A society that doesn't take care of it's elderly is not one that should ever be deemed good. As is unfortunately usually the case, I hadn't ever given this topic much thought before I 'went through the wringer'. Almost every single person I've spoken to though has dealt with a similar predicament in one way or another. To each and every person who has ever experienced a love one afflicted with dementia, Alzheimer's, Parkinson's or any other of the many forms of mind and body deteriorating illnesses and taken care of them, I do not know your struggle. That is always individual. But I salute you, I love you and I honor you - it is not an easy task. Those who take care of the elderly with kindness and respect are my heroes.
Inspired by my grandmother Hana and the need to talk more about this topic, share stories and awareness I have decided to organize a charity tasting of the best of my wine cellar. The tasting will be held on the 16th of March from 6 p.m. onwards at wine bar Pinot U Bruna in Bratislava. All profits collected during the evening will be donated 1:1 to two organizations 50/50 split way - Czech organization Hura na Vylety, a wonderful story of a young man that organizes friendly, fun and affordable bus field trips for elderly people all around the country and Slovak organization AkSen that organizes everything from dating services (you heard me), pilates classes, field trips, language lessons, cognitive classes and provides practical advices to elderly people in predominantly Bratislava and Piestany, trying to expand operation to more cities.
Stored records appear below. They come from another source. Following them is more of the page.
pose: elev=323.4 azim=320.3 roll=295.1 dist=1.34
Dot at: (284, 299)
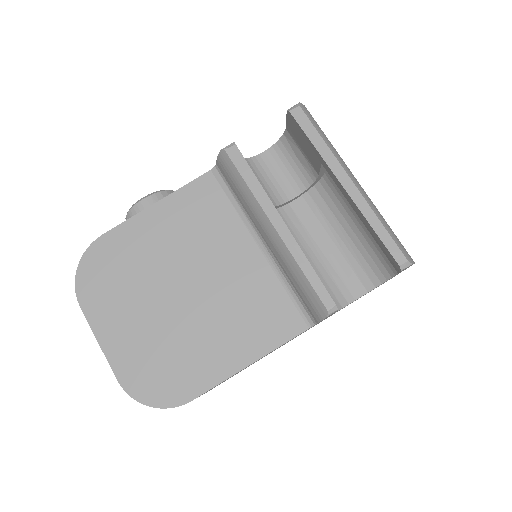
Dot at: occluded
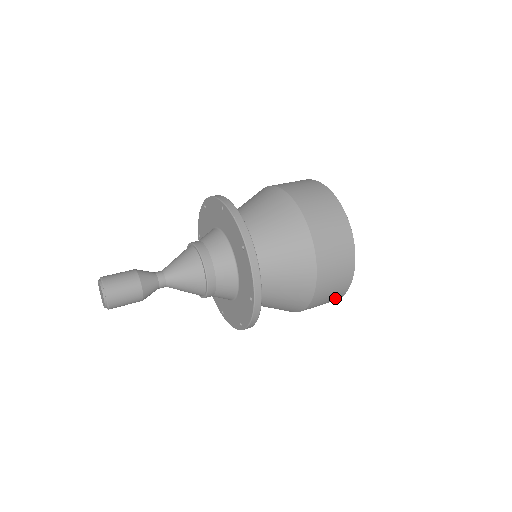
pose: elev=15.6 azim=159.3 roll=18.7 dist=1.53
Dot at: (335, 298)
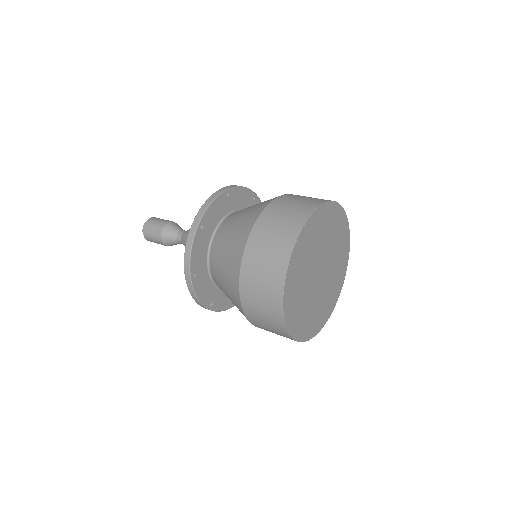
Dot at: (274, 286)
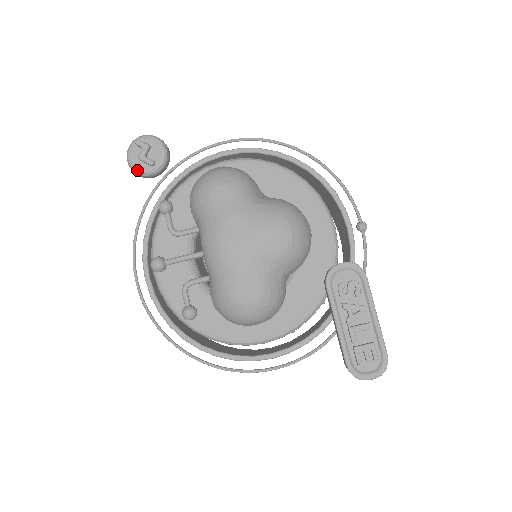
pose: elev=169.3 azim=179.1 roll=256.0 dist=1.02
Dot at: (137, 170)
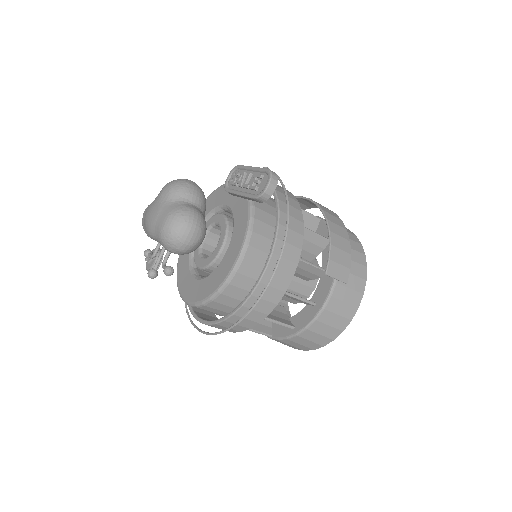
Dot at: (150, 268)
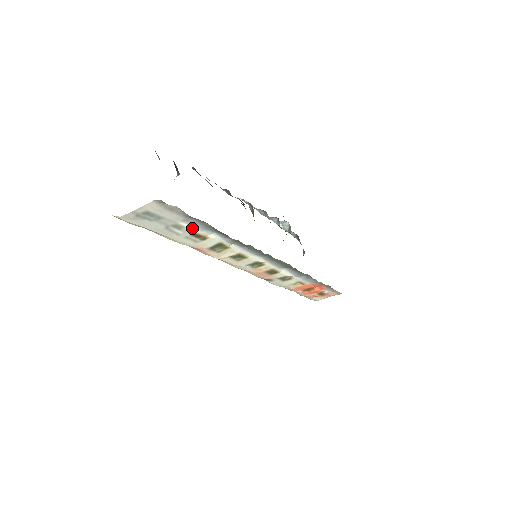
For more information about the event click over here. I would be extremely happy if those of you who can would come - amazing wines will be served, a great cause will be supported and life in all forms will be celebrated. For those of you who won't be able to come but still want to donate, please get in touch with me and I will let you know how you can help.
Thank you and to my grandmother, I love you even if everything may suck. I know that now.